One of the biggest problems with the way in which popular representations of the past are accepted without questioning has to do precisely with the way history is taught.

DATED KNOWLEDGE

Not just history. Our attitude to knowledge is generally still dated. A student is told: "Here is a body of knowledge, learn it and memorize it." The notion that a body of knowledge implicitly means that the person who is approaching it has to question it and understand it and perhaps develop it further - that is not something implicit in our educational methods.

The purpose of education is increasingly, with rare exceptions, a competition involving numbers in an exam which determine the next step. This is not what education should be about.

If inquiry can be built into a subject it ceases to be just having to learn the same old dreary information and it takes on the challenge of finding out about other aspects - about objects, events, people, behaviour patterns, personalities, policies - a whole gamut of perspectives on what makes a society, who makes it and who governs it.

A body, which is producing what are called model textbooks, should be made autonomous from government because there was a danger that each time the government changes, it will be required to rewrite the textbooks - and not just in history but in politics, human geography, sociology and science as well.

There should be independent bodies of specialists in each subject that vet all prescribed textbooks so that there is always a sieve through which any textbook has to pass and that it conforms to at least a minimum standard. This doesn't exist at the moment.

Perhaps there is a hesitation to take away government patronage. Patronage today has become sacrosanct. At another level privately published textbooks are often money-spinners and would not like to be vetted.

ESTABLISHED EDUCATION

The notion of quality in education is directed to post-graduate and technical education and such like. But many of us feel that the foundation of primary and secondary schools has still to be established and nurtured.

I suspect that nothing is done about the foundation because political parties fear an educated electorate that can ask questions. It would then not be swayed by mass meetings and would make vote-banks irrelevant.

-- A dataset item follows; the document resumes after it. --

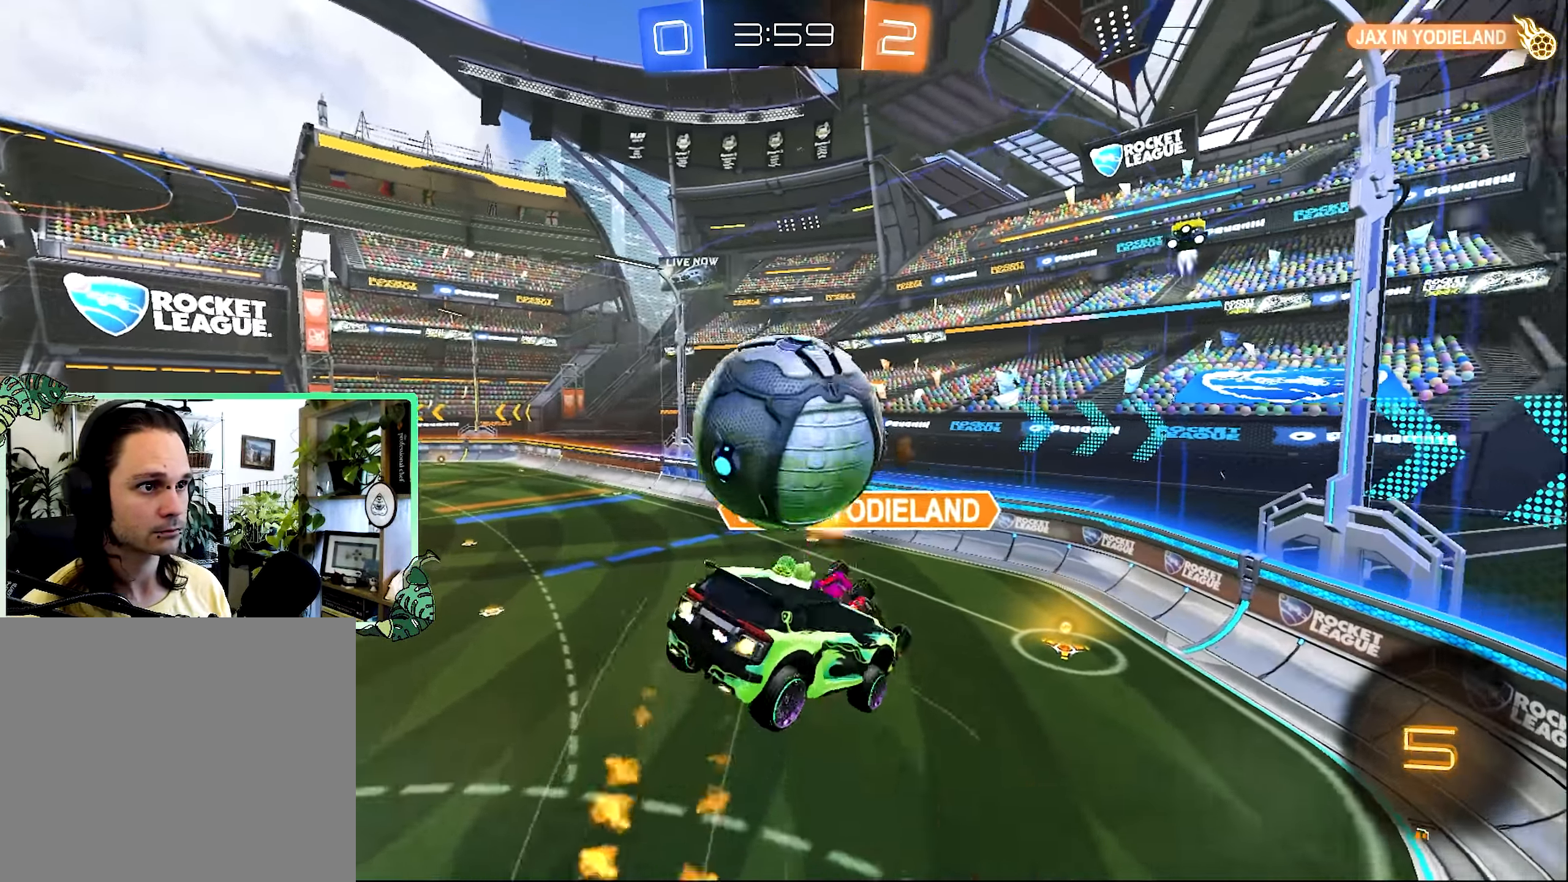
{"dt_ms": 500, "buttons": ["R2"], "left_stick": "down", "right_stick": "center", "events": [[200, "L3", "up"], [283, "B", "up"], [350, "R2", "down"]]}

The moment people ask questions and relate the present to the past and have a project for the future, it becomes a different electorate. I don't think it is just an oversight that governments and politicians pay so little attention to education.

There is a need to put much more into training teachers. In today's world, a teacher has to be technically proficient in the subject. Gone are the days when a broad-based liberal education sufficed.

specialized Subjects

Subjects have become specialized. Teachers have to know how to handle this new knowledge. This means a larger outlay on training teachers and on their salaries and in return taking them seriously and demanding that they be responsible. What worries me much is the way in which the ideology of Hindutva has inveigled much of the middle class into accepting the idea that we should be only a Hindu country.

This is essentially an unthinking acceptance of an ideology that claims to provide an easy answer to a complex problem, namely the modernization of a society that has always had multiple communities, and it is based on questionable and erroneous premises rather than what one expects in this day and age, namely at least a minimum of logical and rational thinking about the problem.

The attitude of treating members of other religious communities as the 'Other', as the ones who are alien, and who will never be part of 'us', that is something that I find unacceptable as it goes against the grain of the concept of being Indian.

It is also unacceptable because it is historically untenable. Where education has not succeeded perhaps civil society will be the agency to oppose this attitude.

But if it isn't opposed it will encourage the kind of politics that can take us to the edge of fascism.